## TEXTO FORNECIDO
*-*-*

RESISTÊNCIA DE GRÃOS DE FEIJÃO (Phaseolus vulgaris L.) AO FLUXO DE AR E DETERMINAÇÃO DE PROPRIEDADES FÍSICAS EM RELAÇÃO AO TEOR DE UMIDADE

Indira Tainá de Oliveira Santos

Resumo


O Brasil configura-se como o maior produtor mundial de feijão-comum do tipo carioca pertencente à espécie (Phaseolus vulgaris L.) (FAO, 2013; SANTOS, 2014). Ainda que a baixa fertilidade dos solos, doenças e estiagem que desencadeiam em forte escassez sejam fatores que limitam efetivamente o potencial produtivo da cultura, são os principais problemas enfrentados nas regiões subtropicais e tropicais. A temperatura e as chuvas são elementos climáticos que mais influenciam na produção de feijão, prejudicando o florescimento e a frutificação do feijoeiro (MAPA, 2010). Podemos destacar dentro destes aspectos, o município de Irecê no semiárido baiano, no qual a região econômica se caracteriza como predominantemente agrícola, tendo prevalecido por muitas décadas a monocultura do feijão, do tipo carioca (Phaseolus vulgaris L.). Porém, no início da década de 1990 inicia-se uma grande crise na região, principalmente no setor da produção de feijão. A EMBRAPA (Empresa Brasileira de Pesquisa Agropecuária) afirma que o solo da região além de pouco profundo, possui, atualmente, baixa retenção de umidade, uma pobre atividade microbiana e um reduzido desenvolvimento das raízes das plantas, afetando assim a produtividade (Embrapa, 1993), porém se destacando ainda como produtor de feijão do tipo carioca, na região do semiárido baiano.

*-*-*

## LINHAS LISTADAS
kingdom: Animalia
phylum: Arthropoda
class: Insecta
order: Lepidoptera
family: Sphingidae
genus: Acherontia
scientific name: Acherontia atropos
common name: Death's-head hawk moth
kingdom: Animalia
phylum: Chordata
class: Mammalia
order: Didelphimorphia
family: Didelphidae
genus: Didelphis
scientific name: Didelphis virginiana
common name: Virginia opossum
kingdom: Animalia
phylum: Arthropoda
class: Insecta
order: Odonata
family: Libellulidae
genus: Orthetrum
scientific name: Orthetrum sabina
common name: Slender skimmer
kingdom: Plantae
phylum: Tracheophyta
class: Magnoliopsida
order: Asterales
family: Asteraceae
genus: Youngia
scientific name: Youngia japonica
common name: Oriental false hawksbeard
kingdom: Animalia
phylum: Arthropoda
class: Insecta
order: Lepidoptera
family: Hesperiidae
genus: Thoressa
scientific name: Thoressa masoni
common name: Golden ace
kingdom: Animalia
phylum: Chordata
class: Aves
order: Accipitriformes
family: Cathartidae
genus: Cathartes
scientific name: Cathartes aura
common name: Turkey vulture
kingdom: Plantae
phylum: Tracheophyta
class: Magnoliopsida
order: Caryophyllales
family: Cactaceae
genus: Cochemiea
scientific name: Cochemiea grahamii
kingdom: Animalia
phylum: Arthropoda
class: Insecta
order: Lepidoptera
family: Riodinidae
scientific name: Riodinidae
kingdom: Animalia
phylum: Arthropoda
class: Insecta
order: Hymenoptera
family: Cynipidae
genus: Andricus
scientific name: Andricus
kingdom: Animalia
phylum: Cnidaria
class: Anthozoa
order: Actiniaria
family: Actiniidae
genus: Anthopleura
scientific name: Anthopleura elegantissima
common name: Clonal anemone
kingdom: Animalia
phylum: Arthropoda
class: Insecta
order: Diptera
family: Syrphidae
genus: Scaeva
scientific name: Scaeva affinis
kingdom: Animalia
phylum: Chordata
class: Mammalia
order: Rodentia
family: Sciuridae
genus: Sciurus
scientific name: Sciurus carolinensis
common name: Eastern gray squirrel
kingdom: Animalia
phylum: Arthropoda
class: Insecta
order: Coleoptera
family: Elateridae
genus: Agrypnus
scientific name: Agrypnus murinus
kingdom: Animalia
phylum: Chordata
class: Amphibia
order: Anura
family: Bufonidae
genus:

*-*-*

## EXERCÍCIOS
• A. De acordo com o resumo sobre grãos de feijão, quando começou a grande crise na região de Irecê?
• B. Liste todas as características do solo da região de Irecê que o resumo sobre grãos de feijão atribui à EMBRAPA.
As linhas não têm nenhuma relação com o texto fornecido.

## RESPOSTAS
• A. No início da década de 1990.

• B.
- Pouco profundo
- Baixa retenção de umidade
- Pobre atividade microbiana
- Reduzido desenvolvimento das raízes das plantas